Welcome to Your Daily Proverb

For a little more than a month now, I have been reading the chapter of the Book of Proverbs that corresponds to the day of the month (31 Proverbs in 31 days).  This new practice is in response to a burden the Lord has put on my heart for all his followers, disciples, and saints to spend more time with him in the Word.  In addition, I felt led to share my short study with all of you – to help you spend that additional time building a relationship with the Lord.  My method is simple: Every morning I read the proverb for that day straight through making note  of any individual verse(s) or words/phrases that jump off the page or grab my attention.  I then go back and spend 10-15 minutes meditating on, bathing in, and studying on those verse(s); this meditation/study is what I will share with you daily and NOT the entire chapter.
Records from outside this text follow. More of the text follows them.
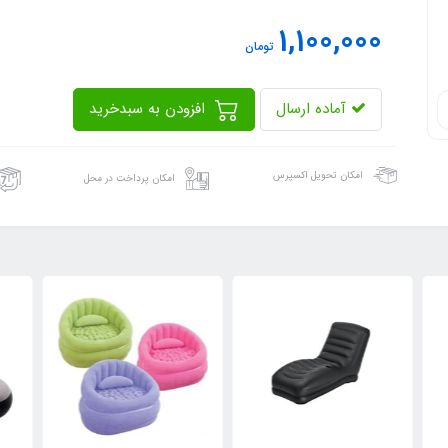
1,100,000
تومان
آماده ارسال
افزودن به سبدخرید
امکان تحویل اکسپرس
امکان پرداخت در محل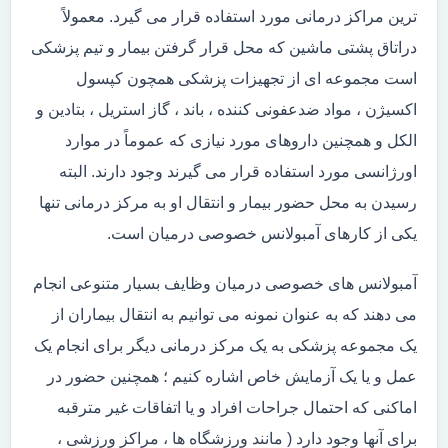
ترین مراکز درمانی مورد استفاده قرار می گیرد. معمولاً
دراتاق پشتی ماشین که محل قرار گرفتن بیمار و تیم پزشکی
است مجموعه ای از تجهیزات پزشکی همچون کپسول
اکسیژن ، مواد ضدعفونی کننده ، باند ، گاز استریل ، بتادین و
الکل و همچنین داروهای مورد نیازی که عموماً در موارد
اورژانسی مورد استفاده قرار می گیرند وجود دارند. البته
رسیدن به محل حضور بیمار و انتقال او به مرکز درمانی تنها
یکی از کارهای آمبولانس خصوصی درمیان است.
آمبولانس های خصوصی درمیان وظایف بسیار متنوعی انجام
می دهند که به عنوان نمونه می توانیم به انتقال بیماران از
یک مجموعه پزشکی به یک مرکز درمانی دیگر برای انجام یک
عمل و یا یک آزمایش خاص اشاره کنیم ؛ همچنین حضور در
اماکنی که احتمال جراحات افراد و یا اتفاقات غیر مترقبه
برای آنها وجود دارد ( مانند ورزشگاه ها ، مراکز ورزشی ،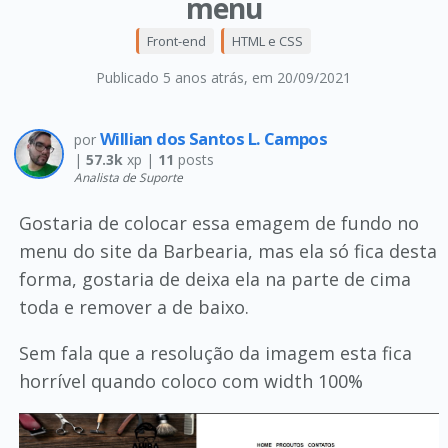
menu
Front-end
HTML e CSS
Publicado 5 anos atrás
, em 20/09/2021
Willian dos Santos L. Campos
por
|
57.3k
xp |
11
posts
Analista de Suporte
Gostaria de colocar essa emagem de fundo no
menu do site da Barbearia, mas ela só fica desta
forma, gostaria de deixa ela na parte de cima
toda e remover a de baixo.
Sem fala que a resolução da imagem esta fica
horrível quando coloco com width 100%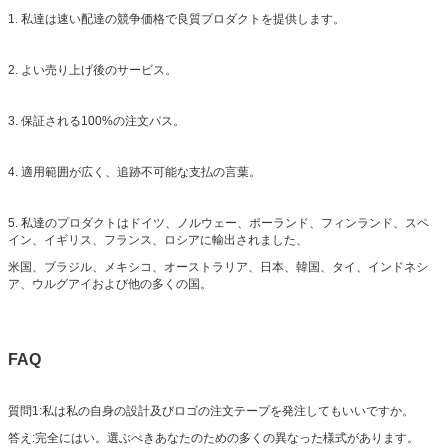
1. 私達は速い配達の競争価格で良質プロダクトを提供します。
2. よい売り上げ後のサービス。
3. 保証される100%の注文パス。
4. 適用範囲が広く、追跡不可能な支払の言葉。
5. 私達のプロダクトはドイツ、ノルウェー、ポーランド、フィンランド、スペ
イン、イギリス、フランス、ロシアに輸出されました、
米国、ブラジル、メキシコ、オーストラリア、日本、韓国、タイ、インドネシ
ア、ウルグアイおよび他の多くの国。
FAQ
質問1:私は私の自身の設計及びロゴの注文テープを発注してもいいですか。
答え:完全にはい。選ぶべきあなたのための多くの異なった様式があります。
Today is August 1st, and therefore we will be reading from Proverbs 1.  Since we are starting at the beginning and this is the first post in this series, I will give a brief introduction to the Book of Proverbs – I will do this only today.  In the days that follow, this post will not include this lengthy lead up or the introduction – it will be simply the reading from the daily Proverb and a brief commentary.

The Book of Proverbs, along with the books of Job, Psalms, Ecclesiastes, and Song of Solomon make up the Old Testament books of wisdom, poetry, & praise or “Wisdom Literature.”  It is widely accepted that King Solomon is the author or collector of the books contents from the time period of 971-931 B.C.  The theme or goal of the Proverbs is to instill wisdom in Gods people which has its foundation in the “fear of the Lord” (fear in this context meaning reverence).  The Proverbs describe the covenant life in terms of everyday situations, relationships, and topics including friendship, diligence/laziness, marriage, good manners, and many others.

Proverbs 1:7 (ESV) – The fear of the Lord is the beginning of knowledge; fools despise wisdom and instruction.

This is the central crux of the entire book of Proverbs.  That wisdom, through its marriage with “knowledge” and “instruction” has its foundation in “fear of” or “reverence in” the Lord.  Through our covenant relationship with God we receive instruction (correction) and build knowledge which we then apply to our interaction with the world – this application IS wisdom, and it is applied rightly only through our covenant with God.  This entire first chapter of Proverbs can be boiled down to this:

The wise, who “hear and increase in learning,” (v.5)  affirm their covenant with God; while fools “despise wisdom and instruction” and reject Gods covenant.

Proverbs 1:7 sets up the contrast between wisdom and folly which dominates the entire book of Proverbs – wisdom, righteousness, and “fear of the Lord” are set firmly against folly, scoffing, and evil.